I have been trying to get my head around “there is no center to the universe” without success. Can you give a layman’s explanation?

Frank Hanour, Indianapolis
By | Published: June 29, 2015
Fast Sound projects 3-D map
The FastSound project’s 3-D map of the large-scale structure of a region in the universe about 4.7 billion years after the Big Bang. This area covers 2.5 times 3 degrees of the sky, with a radial distance spanning 12-14.5 billion light-years in comoving distance or 8-9.6 billion light-years in light travel distance. The colors of the galaxies indicate their star formation rate, i.e., the total mass of stars produced in a galaxy every year. The gradation in background color represents the number density of galaxies; the underlying mass distribution (which is dominated by invisible so-called “dark matter” that accounts for about 30 percent of the total energy in the universe) would look like this if we could see it. The lower part of the figure shows the relative locations of the FastSound and the Sloan Digital Sky Survey (SDSS) regions, indicating that the FastSound project is mapping a more distant universe than SDSS’s 3-D map of the nearby universe.
Few cosmological concepts are harder to grasp than this. To wrap your mind around it, first accept that the Big Bang was not an explosion in space the way we naturally perceive it. Instead, this event included everything. Space itself expanded rapidly.

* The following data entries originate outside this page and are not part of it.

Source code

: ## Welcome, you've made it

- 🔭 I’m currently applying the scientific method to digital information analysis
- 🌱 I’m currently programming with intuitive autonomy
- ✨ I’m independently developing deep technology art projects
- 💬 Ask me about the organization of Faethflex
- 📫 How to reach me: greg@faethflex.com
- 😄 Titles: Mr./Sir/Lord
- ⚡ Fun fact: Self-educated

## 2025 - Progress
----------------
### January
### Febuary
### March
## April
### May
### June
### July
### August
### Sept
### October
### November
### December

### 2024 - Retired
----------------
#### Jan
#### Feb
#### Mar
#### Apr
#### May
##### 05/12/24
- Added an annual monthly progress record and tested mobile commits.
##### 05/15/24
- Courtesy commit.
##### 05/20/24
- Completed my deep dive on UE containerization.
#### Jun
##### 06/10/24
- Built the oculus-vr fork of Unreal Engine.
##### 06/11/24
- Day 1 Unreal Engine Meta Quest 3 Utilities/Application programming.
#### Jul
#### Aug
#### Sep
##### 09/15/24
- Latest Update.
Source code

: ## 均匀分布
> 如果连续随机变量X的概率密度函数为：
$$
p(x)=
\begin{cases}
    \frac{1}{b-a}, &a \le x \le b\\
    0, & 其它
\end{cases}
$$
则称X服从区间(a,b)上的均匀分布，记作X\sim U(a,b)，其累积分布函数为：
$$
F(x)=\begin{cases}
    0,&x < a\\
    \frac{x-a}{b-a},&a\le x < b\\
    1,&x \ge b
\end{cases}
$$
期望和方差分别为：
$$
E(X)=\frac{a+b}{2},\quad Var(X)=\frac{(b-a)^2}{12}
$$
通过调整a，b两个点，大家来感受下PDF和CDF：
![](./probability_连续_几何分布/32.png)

In fact, the universe was already infinite, as it is now. Energy and matter was everywhere, so there was no special origin point. No center.

Imagine this by drawing lines on a rubber band and pulling at both ends. The lines move apart, but the rubber band is not stretching from the center.

Astronomers first stumbled onto this incredible fact more than a century ago when early measurements showed other galaxies retreating from Earth. But it’s now clear that there’s nothing special about our position. If you lived in another galaxy, the cosmos would still retreat away in all directions.

Of course, all this expansion raises another question: What is our universe expanding into? Astronomers believe that the observable universe does not expand into vast fields of nothing, but is instead surrounded by yet more matter and energy.

We can’t see this material because it’s beyond the cosmic microwave background (CMB) — the oldest light in the universe. The CMB formed about 380,000 years after the Big Bang, when the cosmic soup of particles bouncing around our universe had cooled enough for hydrogen atoms to form.

It’s this first light that also gives astronomers a born-on date for existence: 13.82 billion years ago.